East Midlands Ambulance Service (EMAS) was inspected by the Care Quality Commission (CQC) earlier this year after being branded as requires improvement in November 2015.
It was also served with a warning notice which required the trust to make significant improvements and ensure there were sufficient staff and vehicles available, and that staff received appropriate training, support and appraisal to carry out their roles.
The latest report, released today following an inspection on February 21, 22, and 23, and March 3 this year, said improvements had been made in these areas, but the CQC still classed the service was requiring improvement.
CQC’s chief inspector of hospitals, Professor Sir Mike Richards, said: “On our return to East Midlands Ambulance Service NHS Trust our inspectors found significant improvements had been made, and there were a number of areas of outstanding practice, but we still had some concerns.
“We found action had been taken to increase the number of front line staff, standards of cleanliness had improved and the majority of equipment and vehicle checks were appropriately completed. The number of vehicles delivering emergency and urgent care services had increased and potential risks to the service were anticipated and planned for.”There had been improvements in training and development opportunities and there was a high level of confidence in and respect for the acting chief executive. Staff were caring, professional, compassionate and patient focussed in challenging circumstances.”
Now, emergency and urgent care services are no longer rated as inadequate for safety but as requires improvement.

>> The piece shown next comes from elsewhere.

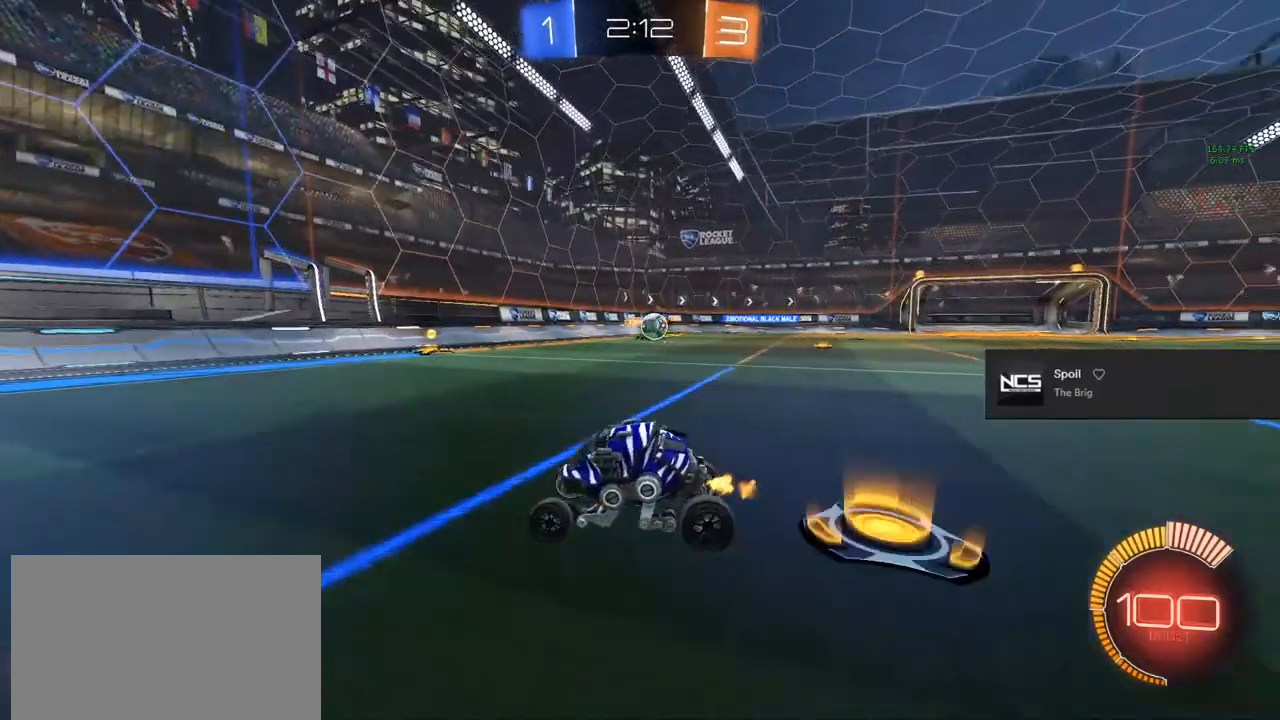
{"buttons": ["R2"], "left_stick": "left", "right_stick": "center", "events": [[83, "SQUARE", "down"], [133, "SQUARE", "up"]]}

However, Prof Sir Richards said there were still some areas which could be improved, including response times.
“We were concerned that response times for some identified calls fell short of the national target which meant patients were not receiving care as quickly as they should,” he added. “There were variable standards of incident investigation and a lack of learning at an organisational level in relation to those incidents. “Staff did not always know their responsibilities with regard to the Duty of Candour regulation. We found pockets of concern about potential bullying and harassment of staff, and instances where policies and procedures relating to staff wellbeing were not followed. The trust was also not compliant with the requirements of the Fit and Proper Persons regulation.
“We have told the trust where further work is required to ensure patients receive the service they should be able to expect. The trust leadership knows what it needs to do to bring about improvement and our inspectors will return at a later date to check on what progress has been made.”
EMAS chief executive Richard Henderson said: “During its inspection the Care Quality Commission found that patients were overwhelmingly positive about our caring and compassionate staff across all levels and specialities of our service.
“Despite sustained challenges, the CQC recognised that we have made significant improvements since the November 2015 CQC inspection and I am pleased that the CQC has identified no new areas of concern, whilst identifying several areas of outstanding practice at EMAS. “I am sorry that some patients experienced unacceptable waits. During the year we have invested in new ambulance vehicles and our electronic patient record system, recruited more staff to our frontline, and improved the clinical outcomes for many of our patients.”
Chief Operating Officer at NHS Improvement, Mark Cubbon, added: “We are pleased to see the significant improvements the trust has made since 2015 reflected in the CQC’s report, particularly in terms of patient safety.
“While the trust clearly has some way to go, staff can be proud of their achievements in delivering professional and compassionate care.”We will continue to work closely with the trust to ensure that the areas for improvement identified in the CQC report are addressed at pace.”